Si l’affection comateuse est produite dans la fievre par une évacuation considérable des regles, des vuidanges, il faut reprimer cette évacuation, soûtenir le bas-ventre par des bandages, & réparer les forces par des alimens convenables. Quand au contraire la suppression des évacuations cause une fievre comateuse, on la traitera par la saignée, les purgatifs, les vomitifs, &c. Mais si des narcotiques imprudemment donnés ont produit cet accident ; il faut y remédier par des boissons acides.

On a remarqué que l’assoupissement arrive quelquefois dans le fort des redoublemens des fievres critiques, & qu’il est d’un présage fâcheux dans le tems du frisson : il est fort ordinaire dans les fievres malignes, la suette, & la peste.

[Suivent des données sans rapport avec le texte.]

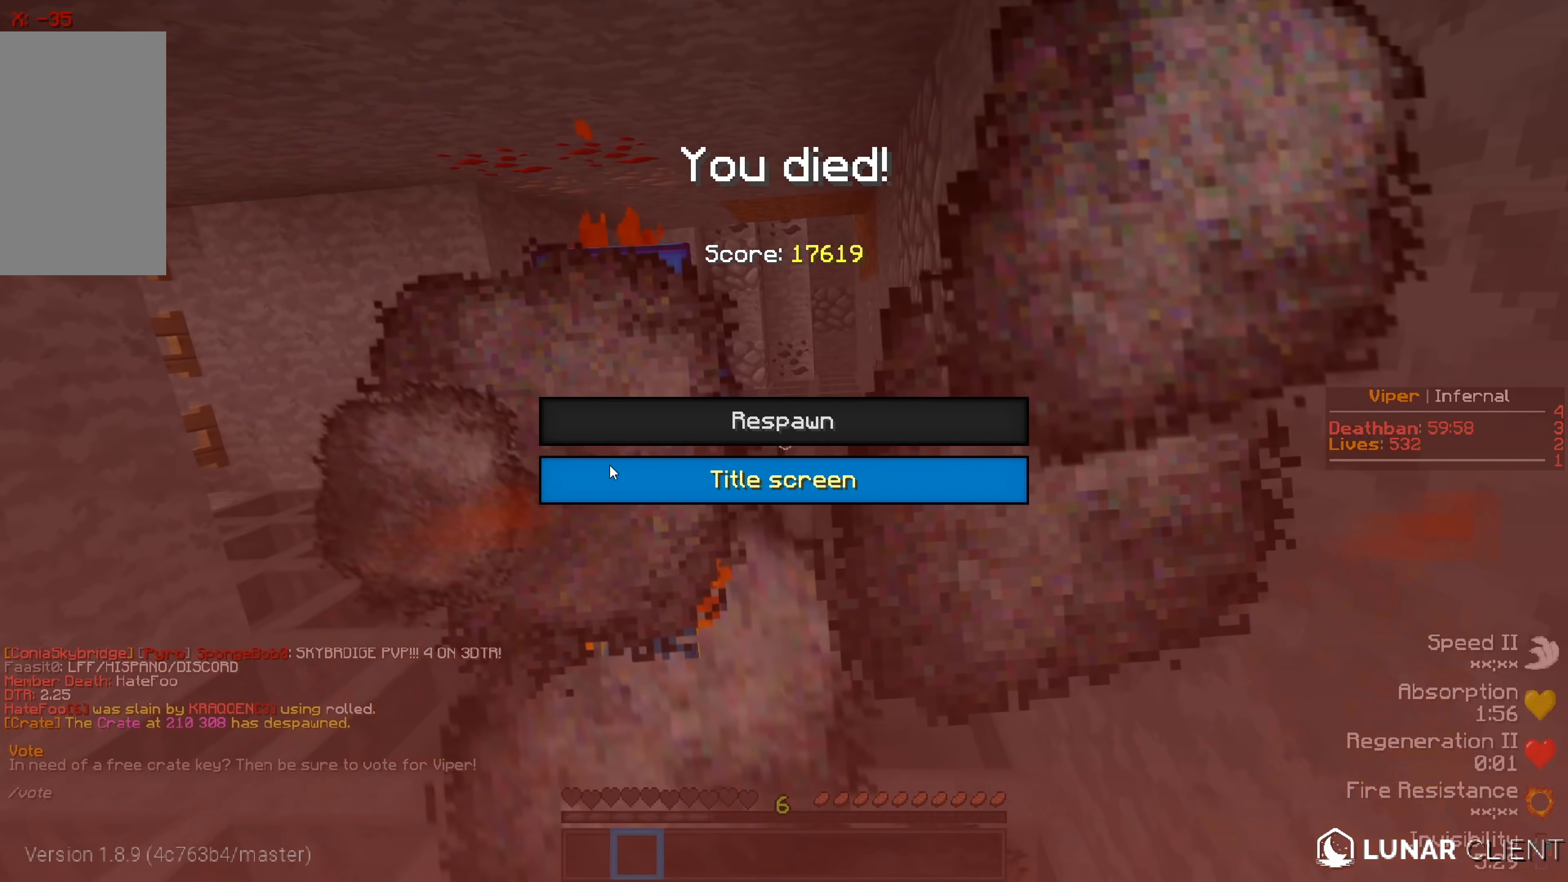
{"keys": [], "events": []}
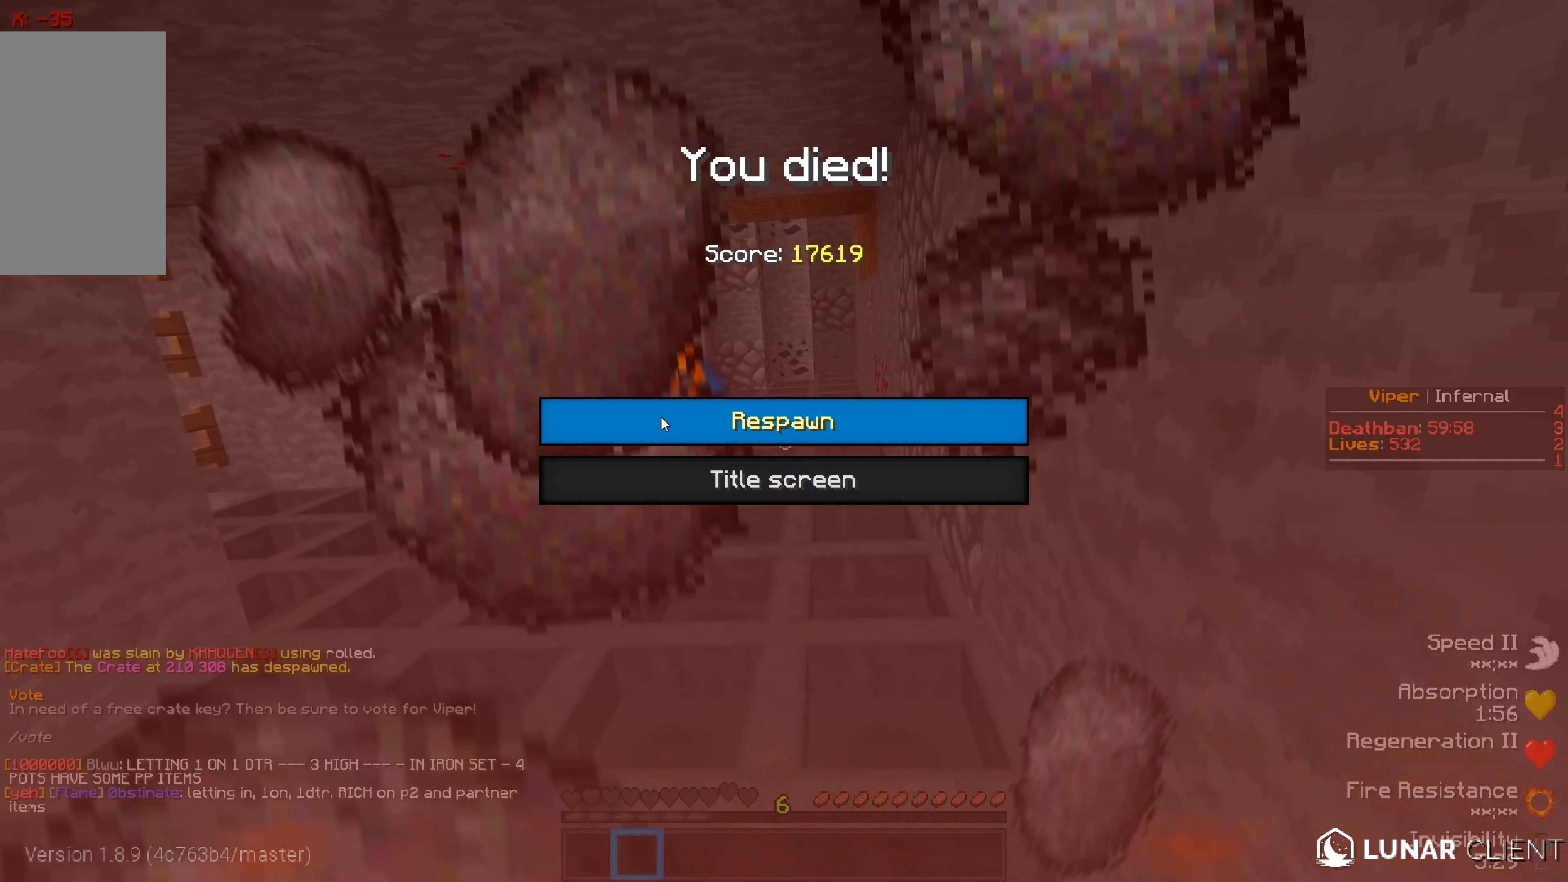
{"keys": [], "events": []}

Il faut toûjours bien distinguer l’assoupissement passager des assoupissemens opiniâtres dans les fievres : les premiers sont communs & ne présagent rien de fâcheux ; les autres, au contraire, sont souvent funestes, parce qu’ils dépendent de quelque dérangement grave de l’organe des fonctions de l’ame.

Fievre compliquée. On nomme ainsi toute fievre continue accompagnée de symptomes & de desordres considérables, qui troublent son méchanisme, & embarrassent extrèmement l’esprit du medecin, pour le traitement d’une telle fievre.

On impute presque toûjours à la fievre les funestes effets produits par la complication des accidens qui s’y joignent. Comme la fievre est le mal le plus apparent & le plus connu dans les complications des maladies aiguës, on lui attribue toutes les affections morbifiques qu’on y remarque : on fait plus ; car lorsque la fievre elle-même n’est pas remarquable, la prévention habituelle fait supposer à quelques medecins une fievre sourde, une fievre cachée & insidieuse, à laquelle ils imputent, sans aucune raison, toutes les mauvaises dispositions du malade.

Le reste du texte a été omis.